Exercise requirements -> Format every line of the data below as a numbered list, skipping any blank lines. Leave the pictures out of your answer.

Entries from a dataset:

════════════════

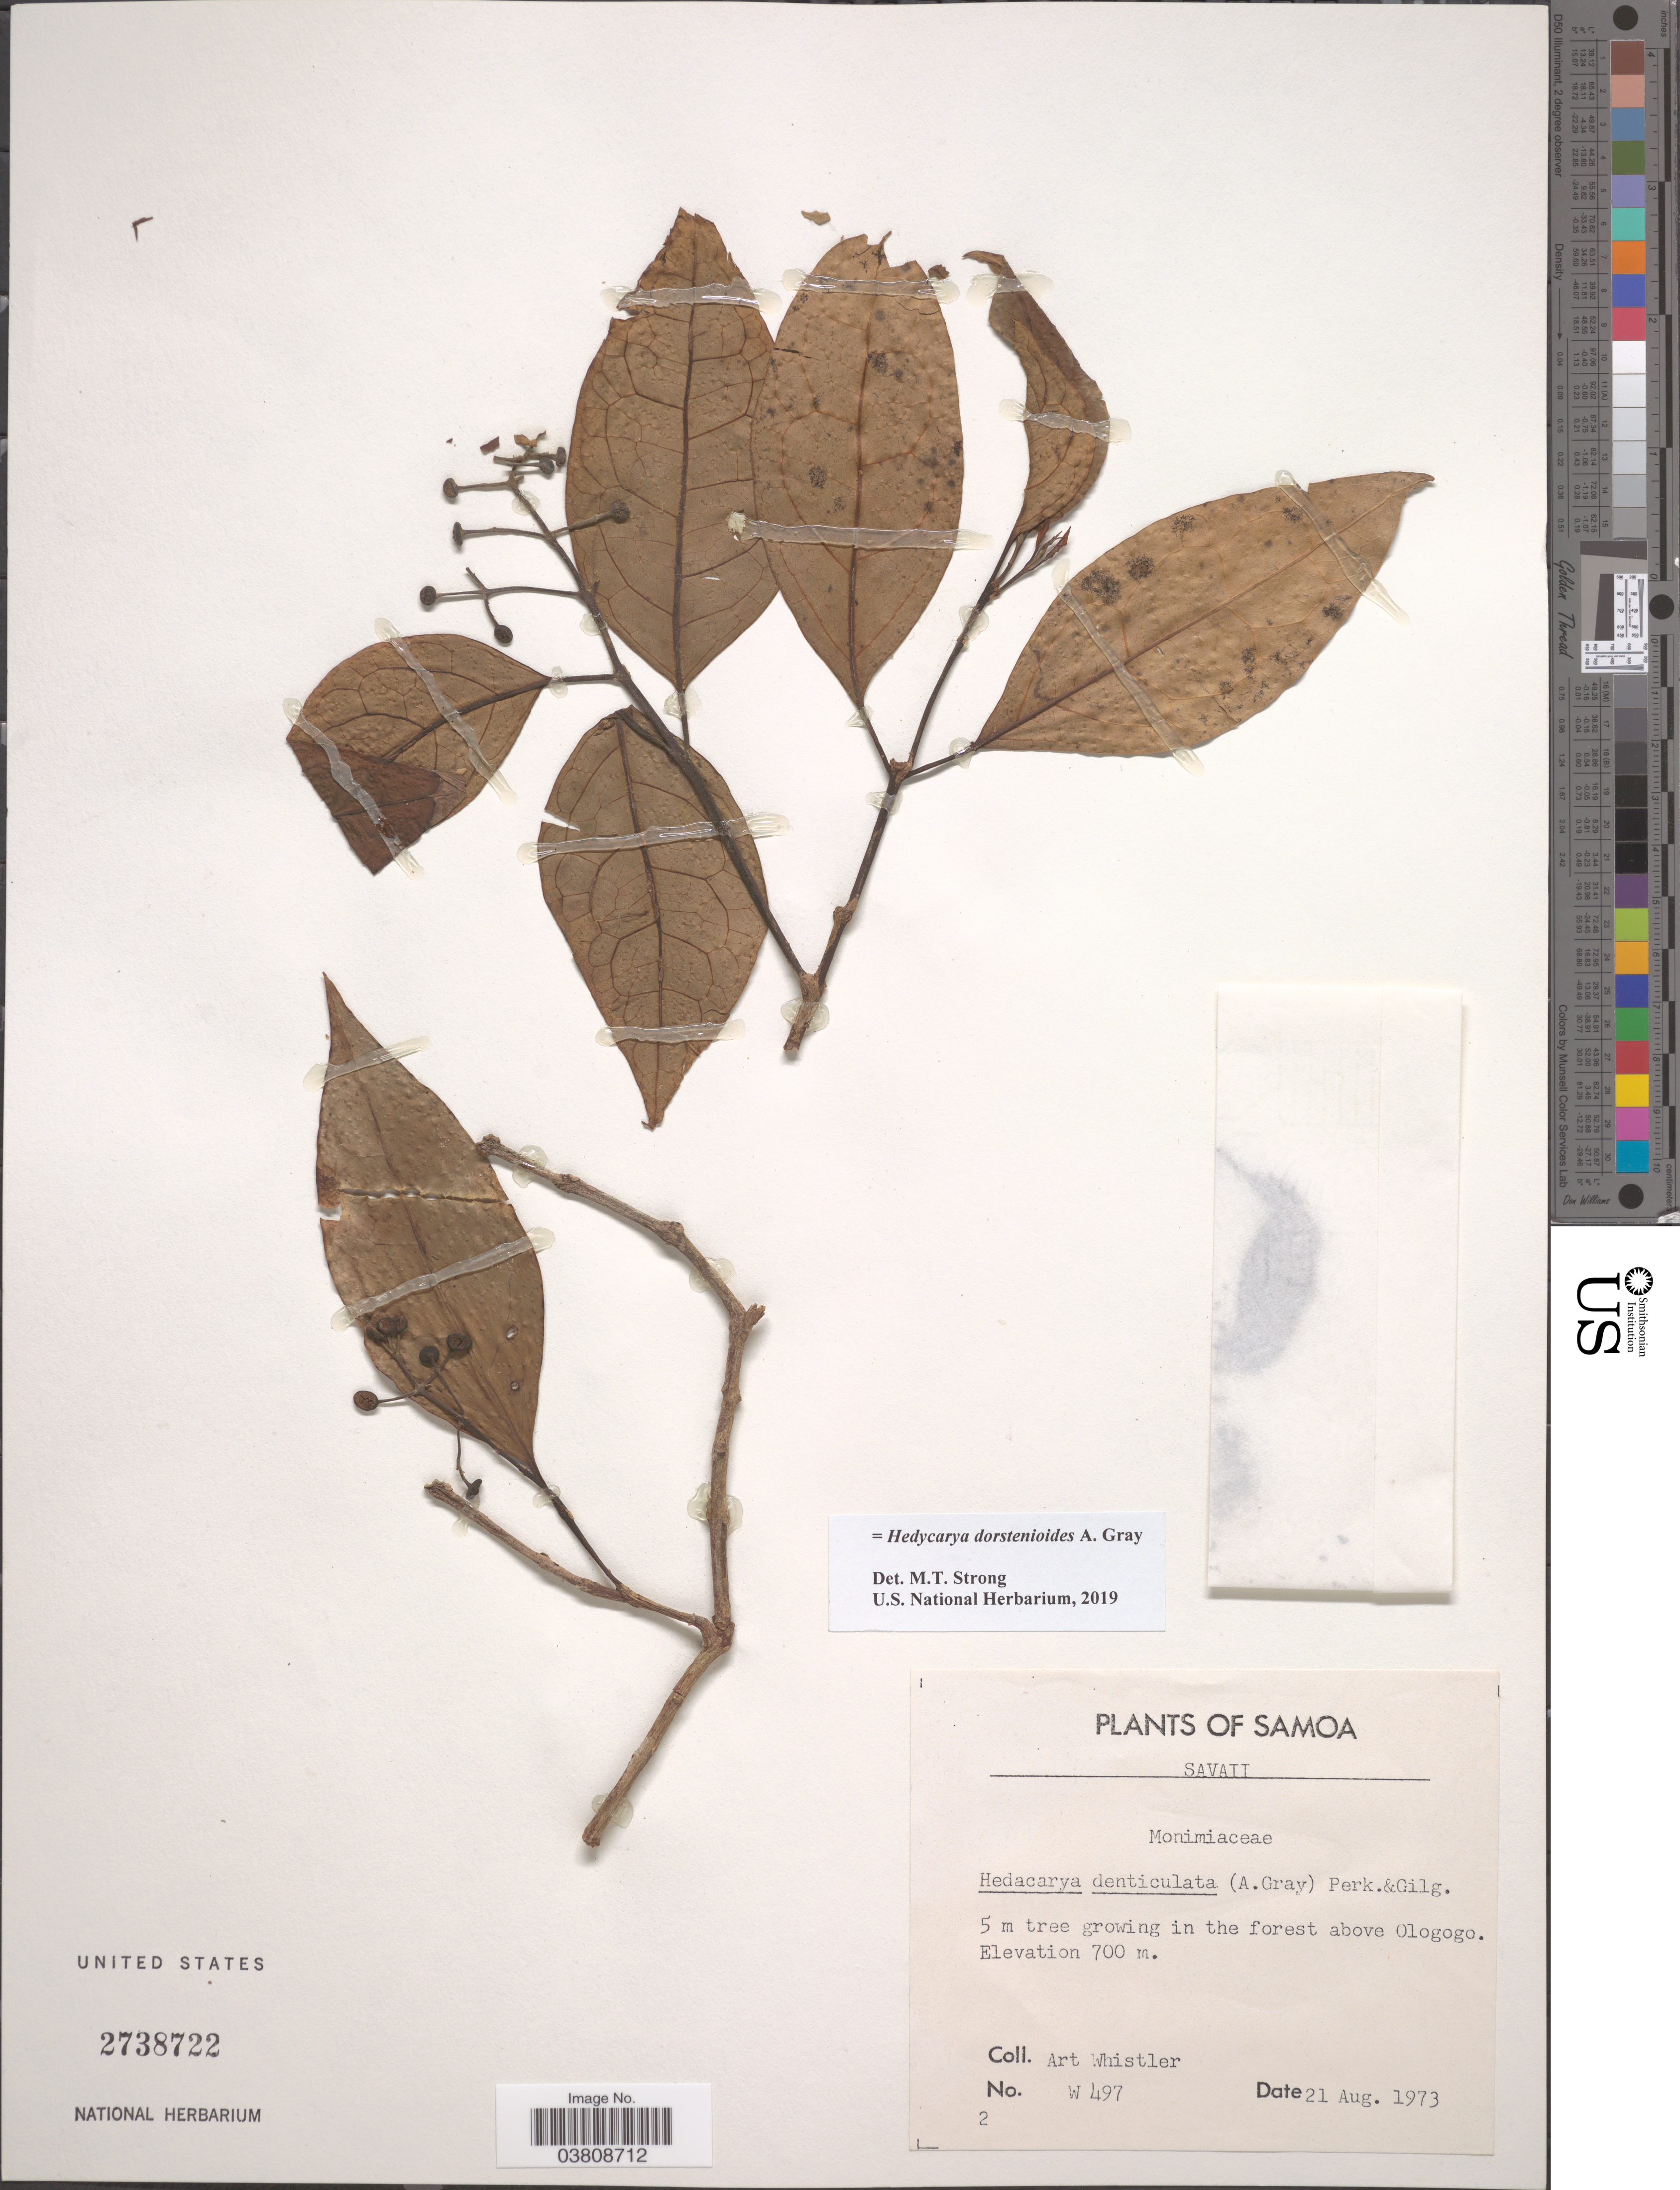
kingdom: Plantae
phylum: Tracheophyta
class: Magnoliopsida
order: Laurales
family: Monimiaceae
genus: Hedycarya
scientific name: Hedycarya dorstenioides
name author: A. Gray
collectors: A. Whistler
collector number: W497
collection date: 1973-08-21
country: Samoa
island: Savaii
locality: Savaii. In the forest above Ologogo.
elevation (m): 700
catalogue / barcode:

════════════════

Correct response ->
1. kingdom: Plantae
2. phylum: Tracheophyta
3. class: Magnoliopsida
4. order: Laurales
5. family: Monimiaceae
6. genus: Hedycarya
7. scientific name: Hedycarya dorstenioides
8. name author: A. Gray
9. collectors: A. Whistler
10. collector number: W497
11. collection date: 1973-08-21
12. country: Samoa
13. island: Savaii
14. locality: Savaii. In the forest above Ologogo.
15. elevation (m): 700
16. catalogue / barcode:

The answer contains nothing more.